**WHAT IS REQUIRED**: Using the records that follow, copy every line containing the word "تنقسم".

**Dataset entries**:

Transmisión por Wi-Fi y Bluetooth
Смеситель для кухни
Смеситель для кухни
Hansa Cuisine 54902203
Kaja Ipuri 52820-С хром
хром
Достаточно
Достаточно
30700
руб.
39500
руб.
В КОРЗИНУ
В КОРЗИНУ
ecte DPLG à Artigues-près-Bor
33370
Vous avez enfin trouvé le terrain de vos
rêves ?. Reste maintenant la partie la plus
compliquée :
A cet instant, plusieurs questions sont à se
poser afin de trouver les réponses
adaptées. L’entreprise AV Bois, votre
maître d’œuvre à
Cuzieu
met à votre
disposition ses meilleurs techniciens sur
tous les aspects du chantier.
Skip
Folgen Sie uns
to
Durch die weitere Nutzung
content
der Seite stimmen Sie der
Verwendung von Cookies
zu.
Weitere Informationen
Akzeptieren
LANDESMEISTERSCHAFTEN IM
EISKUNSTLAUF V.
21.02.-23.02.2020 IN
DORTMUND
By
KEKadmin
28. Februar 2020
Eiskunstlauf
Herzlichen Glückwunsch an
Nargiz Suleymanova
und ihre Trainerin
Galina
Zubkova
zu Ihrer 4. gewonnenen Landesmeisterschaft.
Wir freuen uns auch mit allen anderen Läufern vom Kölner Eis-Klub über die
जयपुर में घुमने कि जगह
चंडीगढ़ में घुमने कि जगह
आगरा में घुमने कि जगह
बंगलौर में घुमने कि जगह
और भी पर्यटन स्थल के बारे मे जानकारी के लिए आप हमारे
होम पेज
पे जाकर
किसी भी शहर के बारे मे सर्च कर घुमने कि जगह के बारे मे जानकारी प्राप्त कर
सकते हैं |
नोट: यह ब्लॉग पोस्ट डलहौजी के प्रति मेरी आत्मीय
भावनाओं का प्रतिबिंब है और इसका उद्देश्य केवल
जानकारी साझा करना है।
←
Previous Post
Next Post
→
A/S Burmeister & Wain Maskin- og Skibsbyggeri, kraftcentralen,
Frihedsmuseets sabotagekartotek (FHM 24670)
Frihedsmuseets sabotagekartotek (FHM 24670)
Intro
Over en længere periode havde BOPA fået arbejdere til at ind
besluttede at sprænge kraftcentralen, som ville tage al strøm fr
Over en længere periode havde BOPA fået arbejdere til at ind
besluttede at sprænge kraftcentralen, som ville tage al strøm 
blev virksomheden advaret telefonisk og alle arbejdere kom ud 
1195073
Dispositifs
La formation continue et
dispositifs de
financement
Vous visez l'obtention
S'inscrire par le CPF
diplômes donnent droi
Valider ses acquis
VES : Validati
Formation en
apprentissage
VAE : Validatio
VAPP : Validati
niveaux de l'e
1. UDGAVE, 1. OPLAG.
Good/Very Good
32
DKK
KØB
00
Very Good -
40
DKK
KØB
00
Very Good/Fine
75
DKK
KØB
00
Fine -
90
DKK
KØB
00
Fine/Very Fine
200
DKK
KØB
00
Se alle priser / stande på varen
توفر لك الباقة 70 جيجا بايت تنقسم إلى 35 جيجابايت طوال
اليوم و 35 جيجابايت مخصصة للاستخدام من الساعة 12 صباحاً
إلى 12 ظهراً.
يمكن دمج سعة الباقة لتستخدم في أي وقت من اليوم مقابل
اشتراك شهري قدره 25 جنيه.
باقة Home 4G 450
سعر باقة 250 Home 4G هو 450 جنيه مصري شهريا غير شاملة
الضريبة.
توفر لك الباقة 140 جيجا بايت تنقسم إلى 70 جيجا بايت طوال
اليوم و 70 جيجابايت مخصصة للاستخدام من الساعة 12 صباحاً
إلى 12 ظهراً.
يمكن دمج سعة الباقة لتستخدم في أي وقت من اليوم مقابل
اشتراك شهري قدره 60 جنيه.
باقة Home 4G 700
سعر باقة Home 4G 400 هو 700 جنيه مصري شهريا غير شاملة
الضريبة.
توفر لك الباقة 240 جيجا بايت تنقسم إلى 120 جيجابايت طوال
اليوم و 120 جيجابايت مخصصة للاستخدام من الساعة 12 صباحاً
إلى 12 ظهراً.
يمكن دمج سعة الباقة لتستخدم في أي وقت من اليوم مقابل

**WRITTEN SOLUTION**:
توفر لك الباقة 70 جيجا بايت تنقسم إلى 35 جيجابايت طوال
توفر لك الباقة 140 جيجا بايت تنقسم إلى 70 جيجا بايت طوال
توفر لك الباقة 240 جيجا بايت تنقسم إلى 120 جيجابايت طوال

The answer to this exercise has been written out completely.